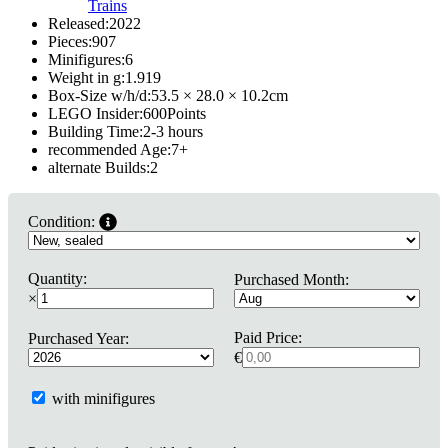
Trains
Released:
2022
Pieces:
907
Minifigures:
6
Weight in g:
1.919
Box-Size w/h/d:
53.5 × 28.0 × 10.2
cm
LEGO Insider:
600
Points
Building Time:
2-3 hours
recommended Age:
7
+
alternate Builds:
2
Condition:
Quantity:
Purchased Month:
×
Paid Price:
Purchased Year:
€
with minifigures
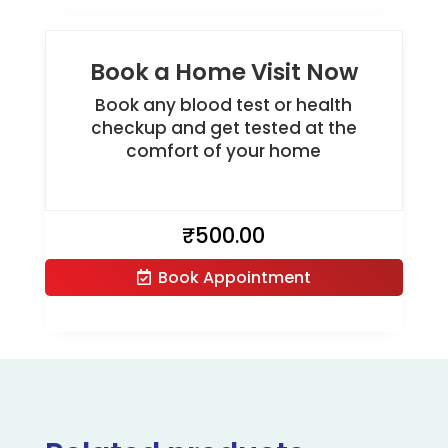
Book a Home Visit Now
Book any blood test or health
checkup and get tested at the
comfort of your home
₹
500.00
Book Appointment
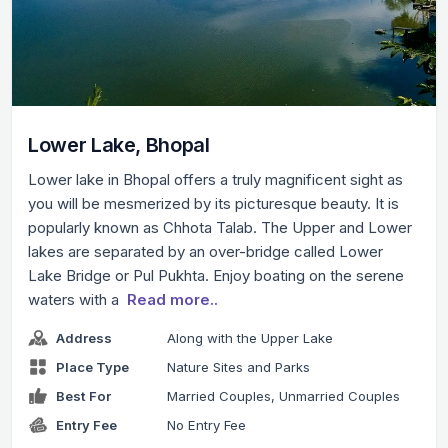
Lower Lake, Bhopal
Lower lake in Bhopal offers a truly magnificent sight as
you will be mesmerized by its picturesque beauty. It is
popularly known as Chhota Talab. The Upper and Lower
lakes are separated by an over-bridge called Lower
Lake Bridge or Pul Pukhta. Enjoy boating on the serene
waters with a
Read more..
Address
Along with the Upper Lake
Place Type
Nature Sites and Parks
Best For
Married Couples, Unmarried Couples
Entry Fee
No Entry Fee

=-=-=-=-=

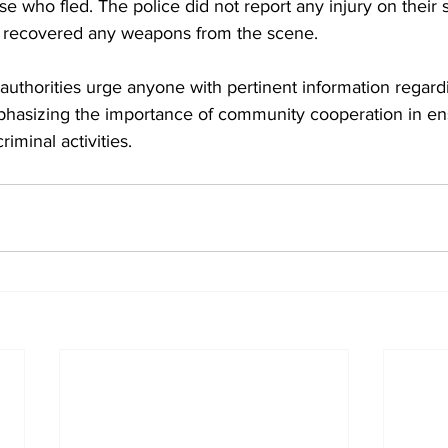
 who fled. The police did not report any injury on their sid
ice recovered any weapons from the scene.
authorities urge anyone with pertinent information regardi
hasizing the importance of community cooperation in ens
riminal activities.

=-=-=-=-=

* Task brief *
Wherever the string "with" appears in the entries, copy that line.

* Your solution *
with minifigures
waters with a
Along with the Upper Lake
authorities urge anyone with pertinent information regardi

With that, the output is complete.